Ghosts of Plato and Aristotle, of Descartes, Newton, Kant and Wittgenstein speak to us, benevolent and admonishing. About natural sciences, liberal arts, the humanities and philosophy. Reminding us of our cultural heritage and social history. So what of the future?
The sciences and humanities evolve in two different and not always easily reconcilable ways: by specialisation and broadening of their scopes. Those dedicated to specialisation often accuse the ‘broadeners’ of fundamental shallowness. However, in many instances, innovation results from unusual combinations of views and techniques originating in widely different domains. The essential breakthrough usually consists in the recognition and solution of some (‘deep’) integration problem. From time to time, a new area emerges and takes on a life of its own, as a truly independent discipline.
In the 21st century, both approaches will continue to be productive. Unfortunately, ‘broadening’ research may be hampered by ‘traditional’ views and too rigid a set-up of research regimes.
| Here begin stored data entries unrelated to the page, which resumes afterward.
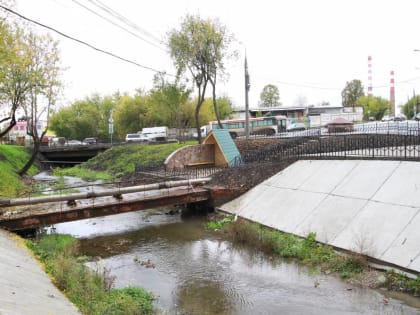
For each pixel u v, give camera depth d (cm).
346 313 1009
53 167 5697
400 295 1078
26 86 2889
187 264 1464
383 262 1226
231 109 8075
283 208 1884
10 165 3591
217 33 4097
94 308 899
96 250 1681
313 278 1260
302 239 1569
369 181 1684
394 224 1348
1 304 710
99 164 5019
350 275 1236
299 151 2727
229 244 1692
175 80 4362
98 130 8969
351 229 1466
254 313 1045
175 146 4438
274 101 10456
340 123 3747
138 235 1917
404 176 1558
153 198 2164
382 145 2477
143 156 4459
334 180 1859
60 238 1738
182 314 1048
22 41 2695
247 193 2261
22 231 1791
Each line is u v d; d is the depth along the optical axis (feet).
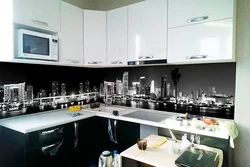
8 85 6.29
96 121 7.62
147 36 6.56
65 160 6.22
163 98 7.58
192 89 6.86
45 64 7.21
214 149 4.65
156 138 5.69
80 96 9.00
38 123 5.68
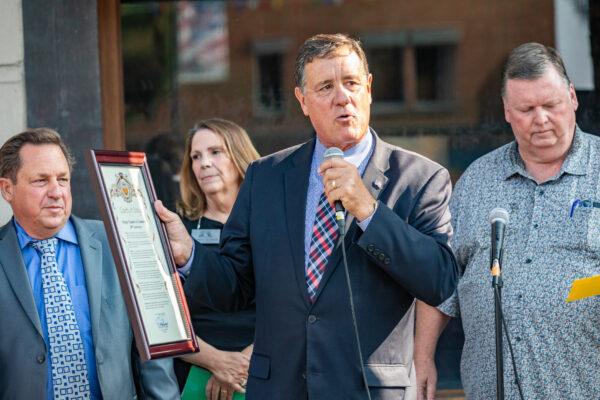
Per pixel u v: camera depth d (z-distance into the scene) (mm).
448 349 5684
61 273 4051
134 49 5930
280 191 3801
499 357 3541
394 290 3625
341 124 3570
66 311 3994
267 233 3742
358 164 3727
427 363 4535
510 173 4367
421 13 6031
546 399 4148
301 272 3637
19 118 5398
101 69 5637
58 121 5441
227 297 3777
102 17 5645
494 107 5980
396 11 6047
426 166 3742
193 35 6020
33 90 5414
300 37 6105
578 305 4102
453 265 3596
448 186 3760
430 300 3512
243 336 4832
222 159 5051
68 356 3957
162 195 5961
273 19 6098
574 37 5926
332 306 3586
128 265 3543
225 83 6059
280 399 3629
Among other things, one may rightly question the customary distinction: humanities, natural sciences, social sciences (sometimes referred to as the alpha, beta and gamma disciplines). Such strictly compartmentalized nomenclature will always lead to confusion in cases of more detailed interdisciplinary research. Irrespective of the names associated with emerging disciplines, the organizational links with established institutions may well have to differ radically from current arrangements.
New departures require new views. That applies to research approaches in general and to governmental and institutional policies in particular. All need open dialogues and critical self-assessment. In this connection, the way we talk about arts and sciences has become of increasing importance.
The four essays in this book present a variety of illuminating and refreshing points of view on the problems in question. Many angles were further developed in the Sciences and Arts Debate held by the Hollandsche Maatschappij der Wetenschappen (“Holland Society of Arts and Sciences”) on 16th February 2002, triggered by the presentations of the authors and the reviews by the invited discussants. The editors of this volume discuss the conclusions (and highlights) in the first chapter and add a summary in an epilogue. While not overly important as such, one must admit that the traditional “Arts and Sciences” in the Society's name and in the title of the symposium may have constituted an appropriate label for 18th century practices, but today are more properly covered by “Sciences and Humanities”!